Rebekah Sager of Kos looked at a health disparity between black and white people.
Black Americans experience kidney failure almost four times as often as white Americans, are less likely to receive referrals to specialists, and are significantly less likely to receive kidney transplants than white patients.
Sager doesn’t get into why more black people are on dialysis. She does get into why they are less likely to get referrals to specialists. There is a test to tell the level of kidney function. When that test is given to black people a racial adjustment is made. Sager traced that adjustment to the mistaken belief that black people are more muscular. That belief is a holdover from slavery – the price of a black man was based on the size his muscles. Black people are still suffering from slavery.
Kos of Kos has been writing his Anti-Vaxx Chronicles since the end of August, over to 230 stories of people who very publicly declared opposition to getting the vaccine, then dying of COVID. I stopped reading them rather quickly – the stories were too bleak and predictable.
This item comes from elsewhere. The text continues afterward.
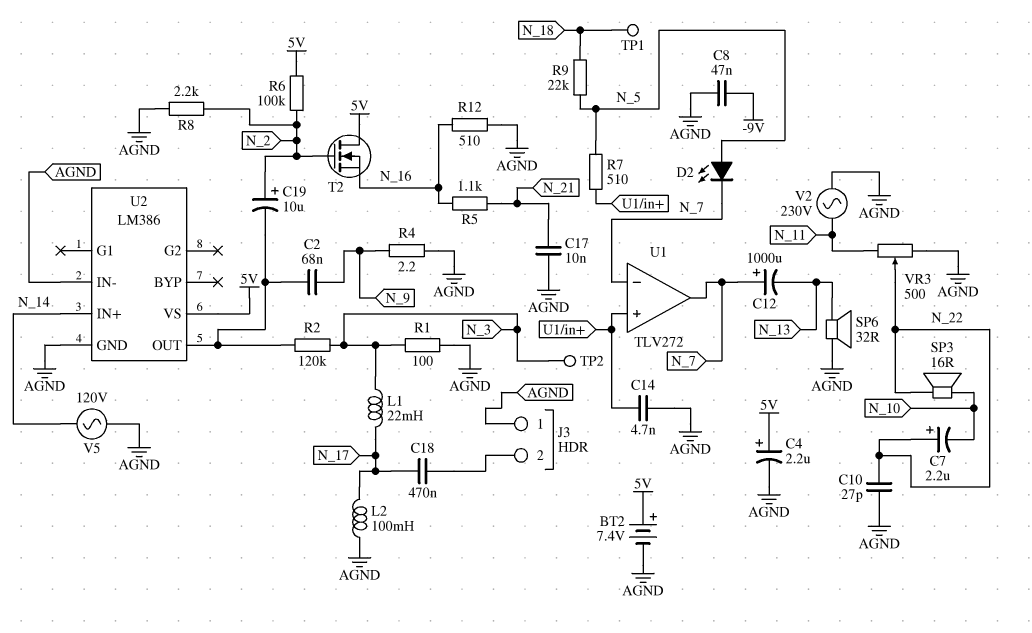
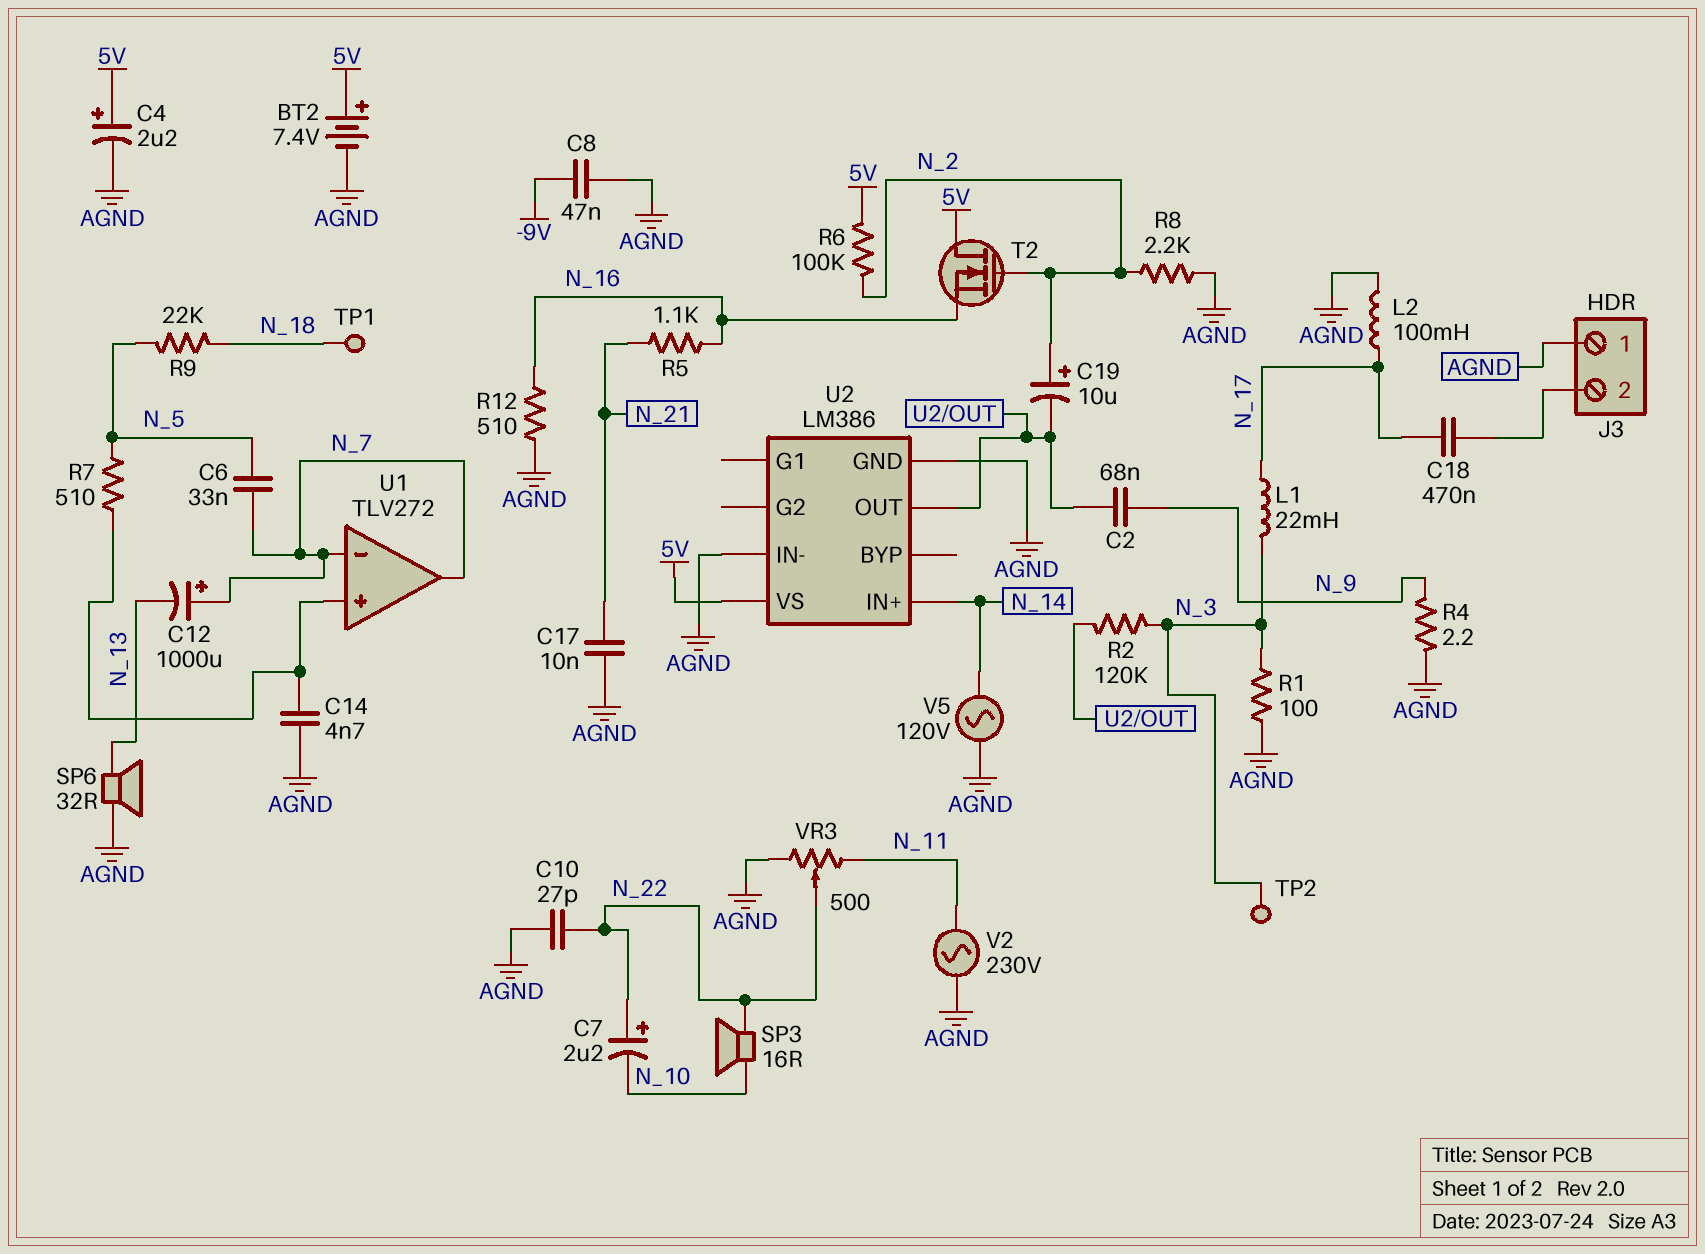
C6: none -> 33nF (N_5, N_7)
D2: LED (A N_5, K N_7) -> none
Kos got a bit of pushback. Is the schadenfreude of these stories worth the pain of those left behind? Even Kos knows the grind of putting out these stories every day. It gets wearying. So yesterday he listed why he still prepares them and why he thinks they’re important. This is my condensation of his points:
* Statistics are too sanitary. We need to see the real people who died.
* We need to see how awful COVID can be.
* We need to examine where these anti-vaxx memes come from. He includes an example for this point.
* If we learn their lies we can debunk them and push back against this avalanche of BS.
* There is a human toll. We may not mourn the stupid people who refused to be vaccinated. But there are over 100,000 COVID orphans out there. That detail has prompted people to get vaccinated.
* Kos is definitely not on the front lines of the battle – doctors, nurses, and hospital staff are. If these stories can reduce their workload, that’s all to the good.
Back to one of those old browser tabs. A few days before the anniversary of the Capitol attack Adrian Florido of NPR talked to Rev. Jim Wallis who is chair of the Faith and Justice Center at Georgetown University. I’ve known about Wallis a long time. He’s one of the good guys.
Wallis was horrified in seeing Christian symbols carried by the attackers and hear them say Christian prayers.
A basic Christian teaching is that humans are created in the image of God. Racism is an assault on the image of God. It’s a sacrilege. Black slaves, and black people now, are made equally in the image of God. Do you believe that or not? Voter suppression, denying the vote because of the color of their skin, is throwing away the image of God. Voter suppression is a theological offense.
Wallis asks his students if they’ve heard racism preached as a sin from their home church’s pulpit. Black student always hear this. White students never.
If racism is a violation of the image of God then all churches should be preach voter rights. This should be a test for churches.
Wallis doesn’t like the divide between liberal and conservative pastors. He said “Don’t go left. Don't go right. Go deeper.” The Bible should apply to both. Genesis 1:26 says that humans are in the image of God. Galatians 3:28 says humans aren’t classified, there is neither slave nor free. Verses like this should be central to the theology of both liberal and conservative churches.